Khan of the Kiyat Borjigin
- Reign: ? – c. 1130 CE
- Predecessor: Bashinkhor Dogshin
- Successor: Khabul Khan
- Born: Tumbinai Setsen ? Mongolian Plateau
- Died: c. 1130 Mongolian Plateau
- Issue: Khabul Khan Khaduli Barlas seven others

Names
- Tumbinai Setsen Khan

Era dates
- (11th & 12th century)
- House: Borjigin
- Father: Bashinkhor Dogshin
- Religion: Tengrism

= Tumbinai Khan =

11th- and 12th–century Mongol ruler

Tumbinai Khan, Tumbinai Setsen Khan, or, among the Timurids, Tumanay Khan (Mongol: Тумбинай хаан, Тумбинай сэцэн, Туманай хаан; died c. 1130 C.E.) was the Khan of the Borjigin tribe.
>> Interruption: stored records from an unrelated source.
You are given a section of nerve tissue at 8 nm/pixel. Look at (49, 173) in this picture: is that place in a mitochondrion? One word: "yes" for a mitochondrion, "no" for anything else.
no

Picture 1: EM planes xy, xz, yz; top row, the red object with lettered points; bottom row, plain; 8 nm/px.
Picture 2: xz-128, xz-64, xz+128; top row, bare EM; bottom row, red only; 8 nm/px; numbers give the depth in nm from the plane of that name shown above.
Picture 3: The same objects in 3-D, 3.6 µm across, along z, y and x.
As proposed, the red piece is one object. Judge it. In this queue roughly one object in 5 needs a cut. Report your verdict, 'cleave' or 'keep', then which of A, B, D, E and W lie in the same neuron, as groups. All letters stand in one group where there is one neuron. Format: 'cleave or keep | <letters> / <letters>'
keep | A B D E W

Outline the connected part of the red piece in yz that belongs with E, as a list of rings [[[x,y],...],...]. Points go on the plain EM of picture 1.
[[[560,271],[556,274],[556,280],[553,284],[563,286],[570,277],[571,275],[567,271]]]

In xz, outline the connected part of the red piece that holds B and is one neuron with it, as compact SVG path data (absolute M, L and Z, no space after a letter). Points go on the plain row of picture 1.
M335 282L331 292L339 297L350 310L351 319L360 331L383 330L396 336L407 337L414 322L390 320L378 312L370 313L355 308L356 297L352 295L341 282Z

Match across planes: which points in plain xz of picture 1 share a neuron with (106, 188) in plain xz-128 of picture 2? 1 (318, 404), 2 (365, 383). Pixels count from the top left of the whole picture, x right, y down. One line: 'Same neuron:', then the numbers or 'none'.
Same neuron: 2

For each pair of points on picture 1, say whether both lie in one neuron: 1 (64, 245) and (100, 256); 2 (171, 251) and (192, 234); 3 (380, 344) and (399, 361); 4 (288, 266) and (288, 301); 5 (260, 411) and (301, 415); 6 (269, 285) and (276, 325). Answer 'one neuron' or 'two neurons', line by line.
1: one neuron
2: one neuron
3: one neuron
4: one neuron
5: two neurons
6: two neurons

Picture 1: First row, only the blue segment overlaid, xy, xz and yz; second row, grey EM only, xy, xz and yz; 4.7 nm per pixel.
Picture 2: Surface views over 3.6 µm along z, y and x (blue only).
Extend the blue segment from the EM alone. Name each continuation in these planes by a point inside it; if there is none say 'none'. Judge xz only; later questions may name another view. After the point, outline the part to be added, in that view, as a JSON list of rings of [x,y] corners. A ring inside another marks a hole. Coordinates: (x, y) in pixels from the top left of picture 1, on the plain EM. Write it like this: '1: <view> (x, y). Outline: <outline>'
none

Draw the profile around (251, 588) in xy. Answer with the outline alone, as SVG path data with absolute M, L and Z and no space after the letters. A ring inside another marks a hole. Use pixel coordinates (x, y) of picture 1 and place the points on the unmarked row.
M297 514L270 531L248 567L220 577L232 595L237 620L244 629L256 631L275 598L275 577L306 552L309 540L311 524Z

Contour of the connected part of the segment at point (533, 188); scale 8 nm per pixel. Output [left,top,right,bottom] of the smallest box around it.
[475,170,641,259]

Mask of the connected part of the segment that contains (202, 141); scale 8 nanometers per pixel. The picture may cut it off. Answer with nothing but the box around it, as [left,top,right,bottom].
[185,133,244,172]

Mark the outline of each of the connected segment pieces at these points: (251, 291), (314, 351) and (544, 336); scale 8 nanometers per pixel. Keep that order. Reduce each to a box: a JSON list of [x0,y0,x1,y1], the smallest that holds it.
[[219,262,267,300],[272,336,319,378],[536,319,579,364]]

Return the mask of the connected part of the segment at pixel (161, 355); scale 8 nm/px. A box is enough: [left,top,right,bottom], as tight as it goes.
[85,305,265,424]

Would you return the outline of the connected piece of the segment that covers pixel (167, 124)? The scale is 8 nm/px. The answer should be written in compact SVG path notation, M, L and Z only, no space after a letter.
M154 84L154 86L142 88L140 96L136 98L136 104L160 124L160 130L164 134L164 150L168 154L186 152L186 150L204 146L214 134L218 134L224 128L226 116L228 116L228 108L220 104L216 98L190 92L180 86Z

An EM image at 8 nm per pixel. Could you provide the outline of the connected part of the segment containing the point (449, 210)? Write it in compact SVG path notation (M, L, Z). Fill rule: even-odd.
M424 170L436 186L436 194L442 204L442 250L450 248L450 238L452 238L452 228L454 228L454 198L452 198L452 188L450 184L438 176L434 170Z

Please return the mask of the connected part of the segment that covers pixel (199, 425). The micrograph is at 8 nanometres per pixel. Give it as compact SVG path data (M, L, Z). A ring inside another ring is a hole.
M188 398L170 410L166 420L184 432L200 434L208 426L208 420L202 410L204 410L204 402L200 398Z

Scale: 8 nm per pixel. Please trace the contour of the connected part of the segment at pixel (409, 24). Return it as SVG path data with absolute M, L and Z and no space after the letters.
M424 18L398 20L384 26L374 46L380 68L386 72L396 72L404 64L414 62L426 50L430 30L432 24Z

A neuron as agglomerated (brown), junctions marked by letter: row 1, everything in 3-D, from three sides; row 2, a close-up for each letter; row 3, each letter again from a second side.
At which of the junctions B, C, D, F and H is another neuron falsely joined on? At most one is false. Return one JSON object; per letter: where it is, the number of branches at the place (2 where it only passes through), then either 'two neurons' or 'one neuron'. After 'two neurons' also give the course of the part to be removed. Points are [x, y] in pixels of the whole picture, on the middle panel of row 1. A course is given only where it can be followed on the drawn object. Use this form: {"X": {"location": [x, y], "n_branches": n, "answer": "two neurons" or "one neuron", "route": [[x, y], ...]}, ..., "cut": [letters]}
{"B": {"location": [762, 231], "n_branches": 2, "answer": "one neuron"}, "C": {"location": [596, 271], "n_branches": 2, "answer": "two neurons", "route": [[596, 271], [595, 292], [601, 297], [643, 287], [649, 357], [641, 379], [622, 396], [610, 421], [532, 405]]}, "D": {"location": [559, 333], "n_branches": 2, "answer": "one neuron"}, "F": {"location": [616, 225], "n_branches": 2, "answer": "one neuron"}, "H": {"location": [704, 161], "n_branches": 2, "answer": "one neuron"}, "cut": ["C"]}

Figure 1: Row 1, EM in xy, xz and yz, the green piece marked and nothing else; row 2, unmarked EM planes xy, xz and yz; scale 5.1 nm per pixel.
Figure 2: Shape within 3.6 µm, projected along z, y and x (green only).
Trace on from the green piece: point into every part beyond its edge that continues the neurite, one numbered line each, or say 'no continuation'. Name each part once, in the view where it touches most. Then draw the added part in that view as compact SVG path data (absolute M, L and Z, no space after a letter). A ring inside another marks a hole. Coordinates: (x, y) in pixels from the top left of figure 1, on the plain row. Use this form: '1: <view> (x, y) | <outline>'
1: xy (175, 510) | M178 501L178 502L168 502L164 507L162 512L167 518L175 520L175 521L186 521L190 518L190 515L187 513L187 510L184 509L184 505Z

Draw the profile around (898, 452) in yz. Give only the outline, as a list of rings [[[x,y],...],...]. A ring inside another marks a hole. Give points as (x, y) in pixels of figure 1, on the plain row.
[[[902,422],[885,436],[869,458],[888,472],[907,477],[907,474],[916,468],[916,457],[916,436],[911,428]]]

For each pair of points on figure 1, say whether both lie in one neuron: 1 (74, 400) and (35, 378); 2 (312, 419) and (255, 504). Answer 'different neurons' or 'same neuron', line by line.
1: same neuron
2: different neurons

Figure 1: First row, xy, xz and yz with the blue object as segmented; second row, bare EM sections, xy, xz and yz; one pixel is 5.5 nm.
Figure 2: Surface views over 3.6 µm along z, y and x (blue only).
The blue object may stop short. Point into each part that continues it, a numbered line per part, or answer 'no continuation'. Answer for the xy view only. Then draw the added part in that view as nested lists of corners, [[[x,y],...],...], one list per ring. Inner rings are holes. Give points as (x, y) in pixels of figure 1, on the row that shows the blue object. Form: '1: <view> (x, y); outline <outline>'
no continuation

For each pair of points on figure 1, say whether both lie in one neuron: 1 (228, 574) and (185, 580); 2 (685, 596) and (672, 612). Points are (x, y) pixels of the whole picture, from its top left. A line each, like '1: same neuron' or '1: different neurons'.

After his death, his son and successor Khabul Khan founded the Khamag Mongol, aided by his second son Khaduli. He was the son and successor of Baishinkhur Dogshin, who was the son of Kaidu Khan. Tumbinai was the ancestor of two great lineages: firstly through his son Khabul's great-grandson Genghis Khan, who was the founder of the Mongol Empire, one of the largest empires in the world, and secondly through his son Khaduli's grandson Qarachar Barlas, the founder of the Barlas Confederation, whose great-great-great-grandson Timur Barlas was the conqueror and founder of the Timurid Empire, and through Timur's great-great-great-grandson Babur, who was the founder of the Mughal Empire.

== Life ==
Tumbinai was born in the late 11th century, at a time when Mongol influence was rapidly growing. The Liao dynasty of China was a threat to the Mongols, so he paid tribute to the emperor. After his death, his eldest son Khabul Khan succeeded him and united the Mongol tribes, forming a Khamag Mongol Confederacy and becoming the first Khan of Mongol. Khabul fought and defeated Liao's forces. He was the great-great-great-great-grandson of Bodonchar Munkhag, who made the foundation of the Borjigin clan and lived in the 10th century.

==Descendants==
Tumbinai was a great-great-grandfather of Genghis Khan, founder of the Mongol empire, through his eldest son Khabul Khan and the great-great-great-great-great-great-grandfather of Amir Timur, who was the founder of the Timurid empire at Central Asia, through his second son Khaduli and then his great-grandson Qarachar Barlas, who created the Barlas confederacy clan.